Prompt:
No pictures should be carried over. Output all other parts of the entries verbatim.

Source material:
::::

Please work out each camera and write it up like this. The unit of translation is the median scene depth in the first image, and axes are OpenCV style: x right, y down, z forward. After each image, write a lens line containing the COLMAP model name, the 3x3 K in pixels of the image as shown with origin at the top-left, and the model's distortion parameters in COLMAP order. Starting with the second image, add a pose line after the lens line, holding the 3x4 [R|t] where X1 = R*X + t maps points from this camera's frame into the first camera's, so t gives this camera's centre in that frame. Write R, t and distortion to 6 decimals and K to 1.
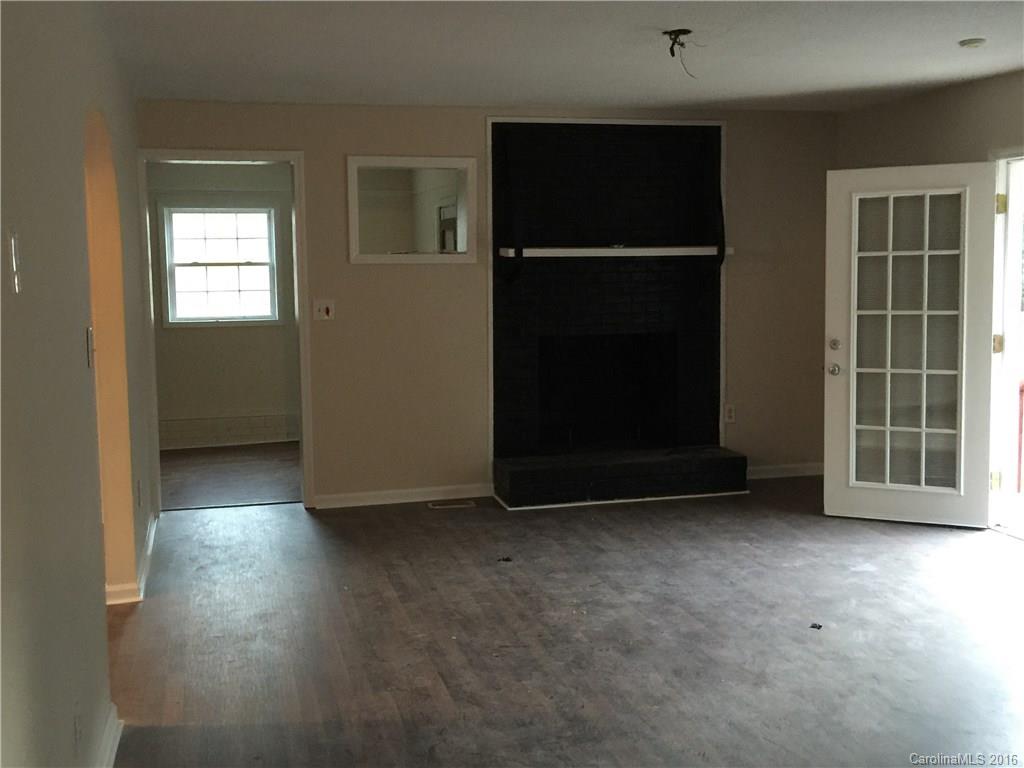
lens RADIAL K [[1174.9, 0, 553.1], [0, 1174.9, 379.7], [0, 0, 1]] dist [0.081297, 0.000000]
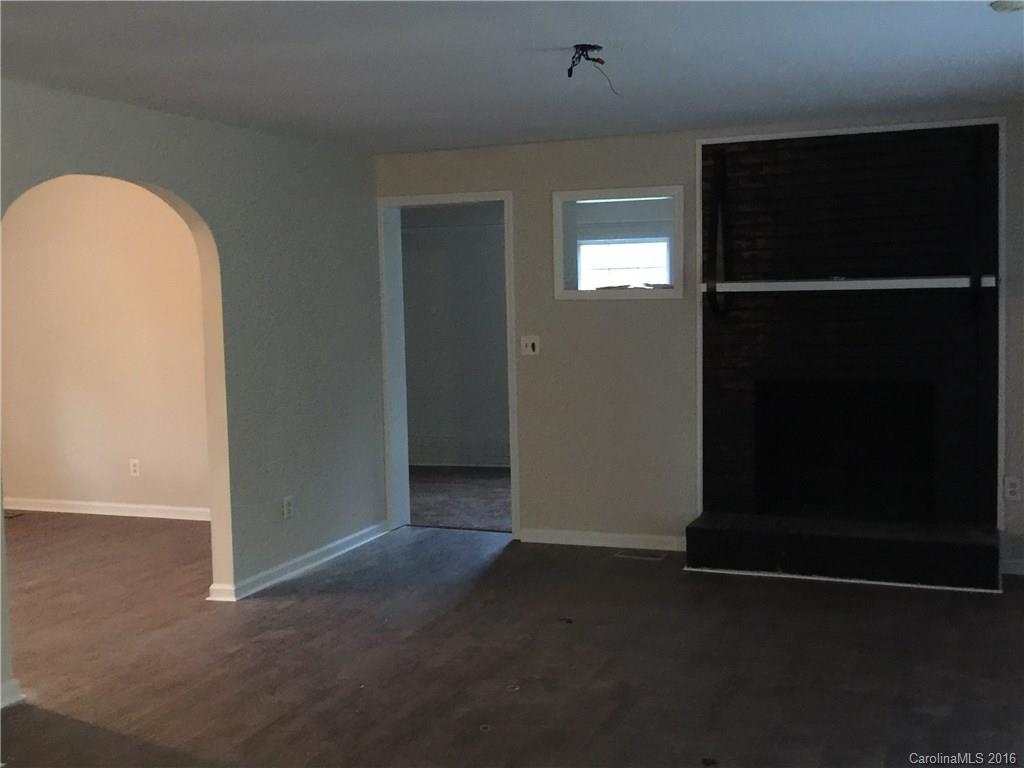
lens RADIAL K [[1174.9, 0, 512.9], [0, 1174.9, 384.8], [0, 0, 1]] dist [0.081297, 0.000000]
pose [[0.810114, 0.043022, -0.584691, 0.371693], [-0.054635, 0.998504, -0.002228, -0.022104], [0.583721, 0.033750, 0.811253, 0.173910]]
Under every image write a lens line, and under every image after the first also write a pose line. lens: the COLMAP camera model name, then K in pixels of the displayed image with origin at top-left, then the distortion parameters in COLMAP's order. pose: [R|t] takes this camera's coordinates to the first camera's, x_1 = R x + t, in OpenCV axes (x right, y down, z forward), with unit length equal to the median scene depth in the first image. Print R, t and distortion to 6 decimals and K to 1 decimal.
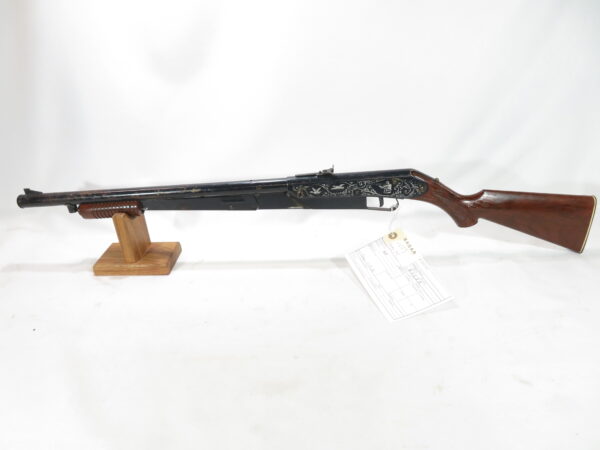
lens RADIAL K [[431.8, 0, 300.0], [0, 431.8, 225.0], [0, 0, 1]] dist [-0.001437, -0.001867]
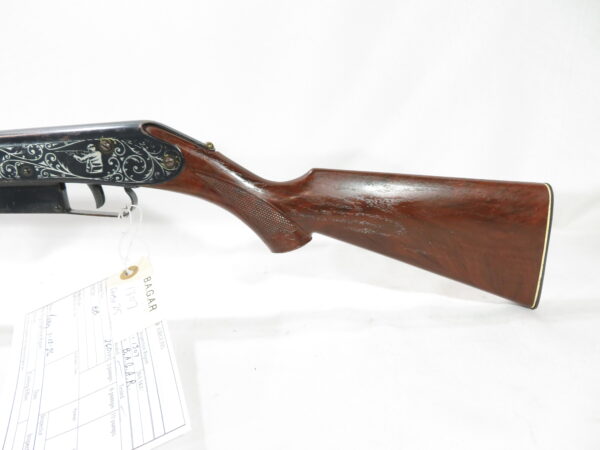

::::

The completed task:
Please work out each camera and write it up like this. The unit of translation is the median scene depth in the first image, and axes are OpenCV style: x right, y down, z forward. After each image, write a lens line containing the COLMAP model name, the 3x3 K in pixels of the image as shown with origin at the top-left, and the model's distortion parameters in COLMAP order. Starting with the second image, add a pose line after the lens line, holding the 3x4 [R|t] where X1 = R*X + t maps points from this camera's frame into the first camera's, so t gives this camera's centre in that frame. Write R, t and distortion to 6 decimals and K to 1.
lens RADIAL K [[1174.9, 0, 553.1], [0, 1174.9, 379.7], [0, 0, 1]] dist [0.081297, 0.000000]
lens RADIAL K [[1174.9, 0, 512.9], [0, 1174.9, 384.8], [0, 0, 1]] dist [0.081297, 0.000000]
pose [[0.810114, 0.043022, -0.584691, 0.371693], [-0.054635, 0.998504, -0.002228, -0.022104], [0.583721, 0.033750, 0.811253, 0.173910]]
Under every image write a lens line, and under every image after the first also write a pose line. lens: the COLMAP camera model name, then K in pixels of the displayed image with origin at top-left, then the distortion parameters in COLMAP's order. pose: [R|t] takes this camera's coordinates to the first camera's, x_1 = R x + t, in OpenCV axes (x right, y down, z forward), with unit length equal to the median scene depth in the first image. Print R, t and distortion to 6 decimals and K to 1 decimal.
lens RADIAL K [[431.8, 0, 300.0], [0, 431.8, 225.0], [0, 0, 1]] dist [-0.001437, -0.001867]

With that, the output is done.